(WHAT THE TASK REQUIRES)
Set out only the lines starting at the one containing "style of 7h48." and ending at the one containing "It reads 2h37" as a Markdown table. Use the columns "Row" and "Line", number each row, and leave out blank lines.

(GIVEN DATA)

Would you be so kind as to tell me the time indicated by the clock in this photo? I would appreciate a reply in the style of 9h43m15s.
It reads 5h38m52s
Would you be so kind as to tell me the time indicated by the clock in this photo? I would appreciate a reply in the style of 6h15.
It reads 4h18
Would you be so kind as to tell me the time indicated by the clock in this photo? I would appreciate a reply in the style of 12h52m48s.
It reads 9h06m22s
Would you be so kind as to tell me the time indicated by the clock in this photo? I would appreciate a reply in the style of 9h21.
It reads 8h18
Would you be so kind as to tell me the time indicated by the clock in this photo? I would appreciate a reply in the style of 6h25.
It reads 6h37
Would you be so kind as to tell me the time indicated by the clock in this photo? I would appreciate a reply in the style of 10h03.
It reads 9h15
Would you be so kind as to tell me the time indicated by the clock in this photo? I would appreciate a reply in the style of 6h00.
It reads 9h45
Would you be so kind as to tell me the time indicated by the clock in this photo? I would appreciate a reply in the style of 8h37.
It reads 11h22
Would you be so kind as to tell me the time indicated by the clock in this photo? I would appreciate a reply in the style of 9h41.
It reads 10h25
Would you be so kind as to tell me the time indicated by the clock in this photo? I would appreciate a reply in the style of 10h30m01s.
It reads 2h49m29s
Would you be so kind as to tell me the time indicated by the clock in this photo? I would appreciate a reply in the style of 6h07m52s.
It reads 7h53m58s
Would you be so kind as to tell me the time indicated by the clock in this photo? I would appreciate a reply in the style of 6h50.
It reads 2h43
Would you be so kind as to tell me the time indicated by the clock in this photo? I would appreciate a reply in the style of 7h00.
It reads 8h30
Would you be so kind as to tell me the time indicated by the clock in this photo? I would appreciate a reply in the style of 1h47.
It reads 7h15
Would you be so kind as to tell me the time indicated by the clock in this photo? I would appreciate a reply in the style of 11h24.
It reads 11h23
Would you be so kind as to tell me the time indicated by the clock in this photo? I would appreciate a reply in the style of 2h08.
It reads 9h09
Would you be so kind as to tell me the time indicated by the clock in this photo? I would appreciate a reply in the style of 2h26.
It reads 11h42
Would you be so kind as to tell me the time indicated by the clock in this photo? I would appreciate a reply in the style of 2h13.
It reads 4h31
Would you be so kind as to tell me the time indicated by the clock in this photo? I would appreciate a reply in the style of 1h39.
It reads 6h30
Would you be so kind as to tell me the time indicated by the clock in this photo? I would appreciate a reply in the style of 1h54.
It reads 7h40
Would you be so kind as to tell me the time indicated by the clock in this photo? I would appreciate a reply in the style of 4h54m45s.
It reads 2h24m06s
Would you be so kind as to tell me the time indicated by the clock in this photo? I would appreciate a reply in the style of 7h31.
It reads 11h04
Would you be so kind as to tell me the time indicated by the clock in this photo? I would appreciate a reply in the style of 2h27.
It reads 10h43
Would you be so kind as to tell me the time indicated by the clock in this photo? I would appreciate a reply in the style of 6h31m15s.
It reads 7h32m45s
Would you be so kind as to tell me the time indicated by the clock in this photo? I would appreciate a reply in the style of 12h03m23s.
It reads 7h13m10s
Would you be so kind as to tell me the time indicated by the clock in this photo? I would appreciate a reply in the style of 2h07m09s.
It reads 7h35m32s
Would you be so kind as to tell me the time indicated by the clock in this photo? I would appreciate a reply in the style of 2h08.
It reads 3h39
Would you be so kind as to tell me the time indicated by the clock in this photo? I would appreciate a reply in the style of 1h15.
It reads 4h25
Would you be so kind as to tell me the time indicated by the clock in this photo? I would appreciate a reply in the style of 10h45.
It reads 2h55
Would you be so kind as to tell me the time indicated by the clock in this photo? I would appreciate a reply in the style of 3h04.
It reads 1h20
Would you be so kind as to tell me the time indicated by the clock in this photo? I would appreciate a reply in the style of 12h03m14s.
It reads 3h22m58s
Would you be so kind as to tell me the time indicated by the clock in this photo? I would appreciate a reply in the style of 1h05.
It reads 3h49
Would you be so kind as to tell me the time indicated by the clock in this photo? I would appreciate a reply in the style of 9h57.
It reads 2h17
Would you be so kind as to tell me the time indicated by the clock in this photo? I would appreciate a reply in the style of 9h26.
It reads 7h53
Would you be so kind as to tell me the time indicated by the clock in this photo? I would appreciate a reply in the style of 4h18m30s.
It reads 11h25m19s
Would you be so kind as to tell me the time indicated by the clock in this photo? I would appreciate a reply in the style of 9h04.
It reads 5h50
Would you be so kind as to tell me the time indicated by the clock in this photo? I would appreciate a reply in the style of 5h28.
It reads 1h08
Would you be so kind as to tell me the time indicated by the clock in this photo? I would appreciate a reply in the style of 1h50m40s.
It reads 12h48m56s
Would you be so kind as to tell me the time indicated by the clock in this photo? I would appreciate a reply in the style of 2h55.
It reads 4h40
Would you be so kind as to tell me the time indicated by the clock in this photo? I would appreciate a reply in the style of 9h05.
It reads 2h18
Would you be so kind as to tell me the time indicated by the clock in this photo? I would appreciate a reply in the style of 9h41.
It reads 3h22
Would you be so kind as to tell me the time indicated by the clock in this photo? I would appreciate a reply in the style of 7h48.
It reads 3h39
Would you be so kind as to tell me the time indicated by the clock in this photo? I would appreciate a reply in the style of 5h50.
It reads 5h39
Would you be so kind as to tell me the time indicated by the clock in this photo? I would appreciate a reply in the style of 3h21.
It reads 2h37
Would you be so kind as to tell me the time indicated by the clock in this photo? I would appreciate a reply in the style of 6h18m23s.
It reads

(THE ANSWER)
| Row | Line |
|---|---|
| 1 | Would you be so kind as to tell me the time indicated by the clock in this photo? I would appreciate a reply in the style of 7h48. |
| 2 | It reads 3h39 |
| 3 | Would you be so kind as to tell me the time indicated by the clock in this photo? I would appreciate a reply in the style of 5h50. |
| 4 | It reads 5h39 |
| 5 | Would you be so kind as to tell me the time indicated by the clock in this photo? I would appreciate a reply in the style of 3h21. |
| 6 | It reads 2h37 |